## Request
Using the records below, quote only the span that opens with the line containing "reflect on life’s" and closes with the line containing "unique opportunity to", exactly and inclusively.

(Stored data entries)
§
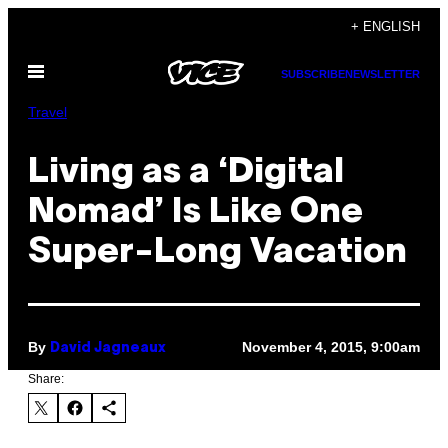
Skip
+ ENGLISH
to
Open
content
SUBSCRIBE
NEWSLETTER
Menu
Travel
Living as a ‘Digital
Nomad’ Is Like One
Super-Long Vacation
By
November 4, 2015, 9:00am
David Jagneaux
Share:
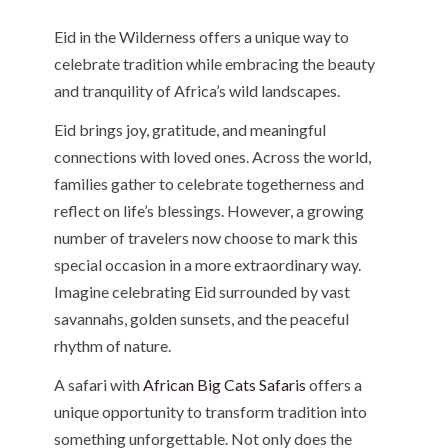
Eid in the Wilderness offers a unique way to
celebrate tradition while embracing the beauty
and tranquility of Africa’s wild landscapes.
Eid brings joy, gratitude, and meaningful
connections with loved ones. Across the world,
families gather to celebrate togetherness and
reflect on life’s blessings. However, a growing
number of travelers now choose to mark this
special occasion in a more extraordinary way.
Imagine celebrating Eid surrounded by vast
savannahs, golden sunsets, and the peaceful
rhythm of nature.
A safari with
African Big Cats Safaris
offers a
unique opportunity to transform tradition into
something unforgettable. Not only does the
§
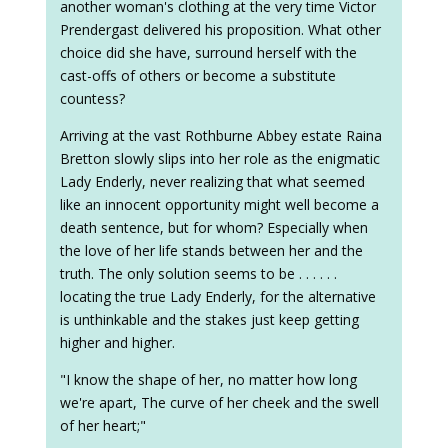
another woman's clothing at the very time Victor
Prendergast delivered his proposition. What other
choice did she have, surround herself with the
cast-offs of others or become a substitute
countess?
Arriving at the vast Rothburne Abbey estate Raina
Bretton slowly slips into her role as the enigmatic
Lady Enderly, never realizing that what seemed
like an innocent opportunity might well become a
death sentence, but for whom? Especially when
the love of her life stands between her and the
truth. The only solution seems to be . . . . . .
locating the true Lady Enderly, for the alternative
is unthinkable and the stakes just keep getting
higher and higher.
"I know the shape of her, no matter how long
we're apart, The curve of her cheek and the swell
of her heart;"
§
## Response box
reflect on life’s blessings. However, a growing
number of travelers now choose to mark this
special occasion in a more extraordinary way.
Imagine celebrating Eid surrounded by vast
savannahs, golden sunsets, and the peaceful
rhythm of nature.
A safari with
African Big Cats Safaris
offers a
unique opportunity to transform tradition into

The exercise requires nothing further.